Stored data entries
BEGIN

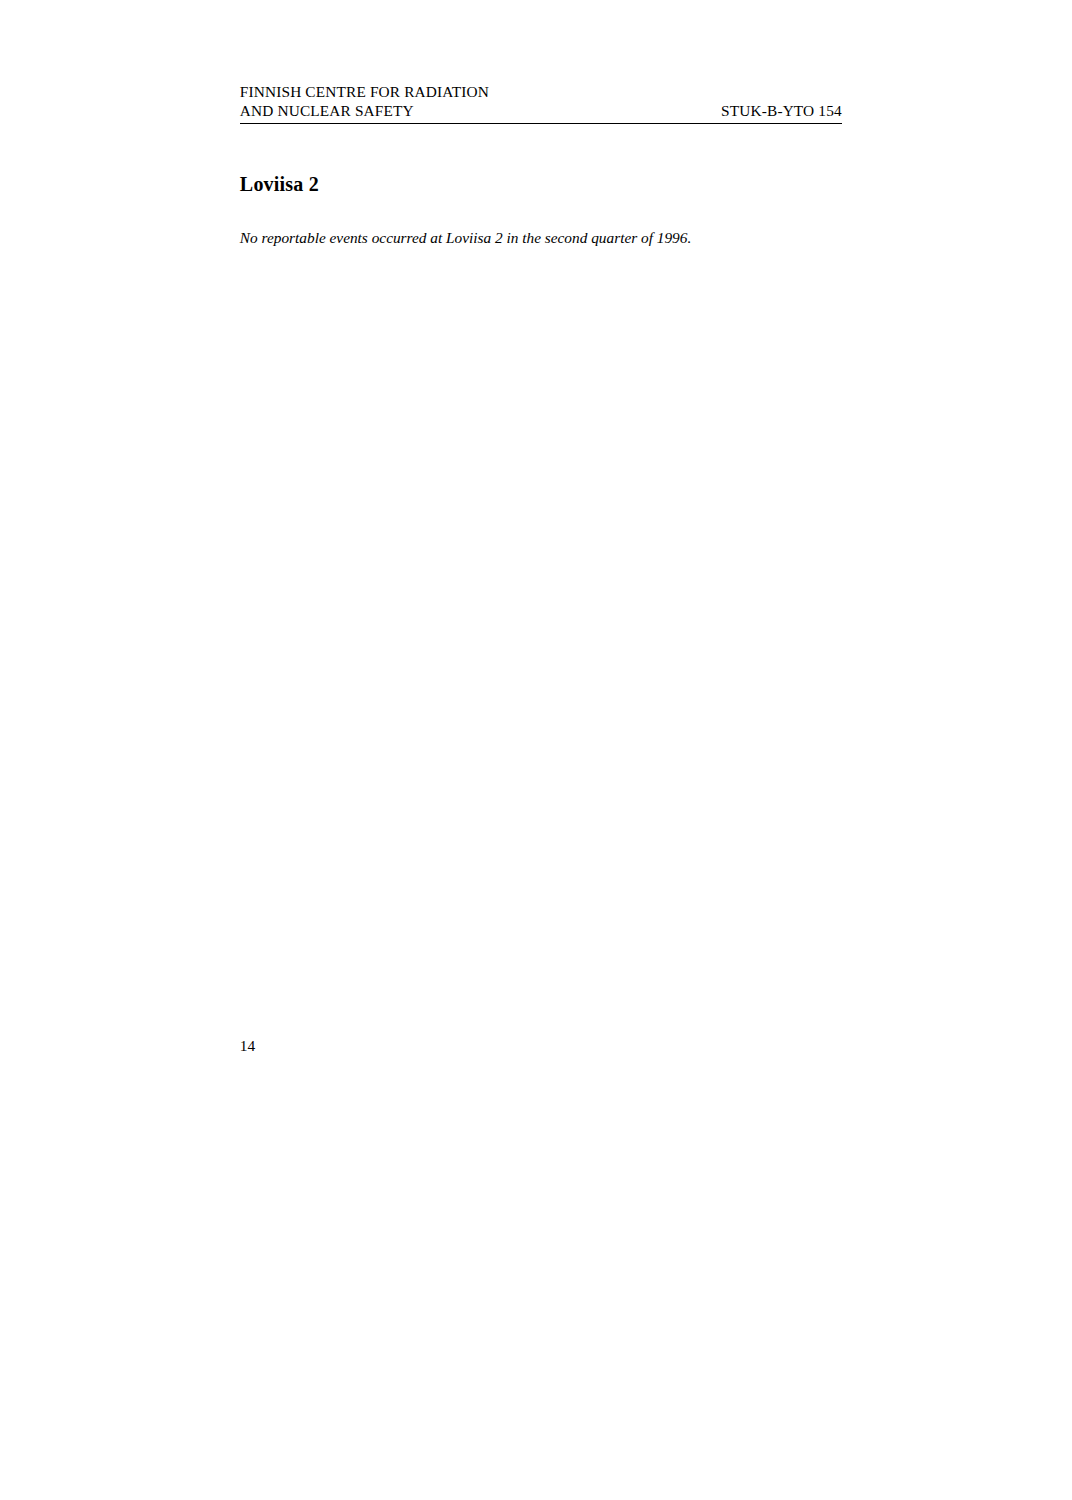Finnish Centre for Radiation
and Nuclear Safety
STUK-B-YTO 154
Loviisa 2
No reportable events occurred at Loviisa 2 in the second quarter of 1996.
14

END
BEGIN

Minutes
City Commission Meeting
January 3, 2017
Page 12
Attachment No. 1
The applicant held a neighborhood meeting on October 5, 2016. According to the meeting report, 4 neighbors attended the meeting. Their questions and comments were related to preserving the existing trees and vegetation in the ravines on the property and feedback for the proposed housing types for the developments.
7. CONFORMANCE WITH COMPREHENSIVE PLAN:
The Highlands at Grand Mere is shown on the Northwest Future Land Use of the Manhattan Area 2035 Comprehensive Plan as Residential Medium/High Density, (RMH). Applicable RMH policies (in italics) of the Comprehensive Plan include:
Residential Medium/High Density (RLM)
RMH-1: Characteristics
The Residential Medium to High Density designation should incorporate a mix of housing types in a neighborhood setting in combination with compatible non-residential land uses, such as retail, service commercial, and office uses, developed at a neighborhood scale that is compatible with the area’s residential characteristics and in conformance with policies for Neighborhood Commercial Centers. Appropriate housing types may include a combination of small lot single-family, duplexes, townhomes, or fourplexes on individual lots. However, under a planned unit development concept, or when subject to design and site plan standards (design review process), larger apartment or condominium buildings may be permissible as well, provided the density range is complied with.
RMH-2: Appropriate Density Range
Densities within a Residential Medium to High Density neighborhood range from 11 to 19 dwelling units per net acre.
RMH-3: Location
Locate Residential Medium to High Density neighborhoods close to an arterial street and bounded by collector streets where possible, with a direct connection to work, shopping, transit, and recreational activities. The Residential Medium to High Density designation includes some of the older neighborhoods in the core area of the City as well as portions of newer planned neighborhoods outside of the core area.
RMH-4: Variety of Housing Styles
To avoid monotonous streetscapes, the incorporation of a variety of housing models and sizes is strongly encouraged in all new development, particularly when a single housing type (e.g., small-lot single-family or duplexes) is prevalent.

END

Task objective:
Could you restate word for word the lines above from the one containing "RMH-2: Appropriate Density Range" through the one containing "RMH-3: Location", both included, and nothing else?

Exercise response:
RMH-2: Appropriate Density Range
Densities within a Residential Medium to High Density neighborhood range from 11 to 19 dwelling units per net acre.
RMH-3: Location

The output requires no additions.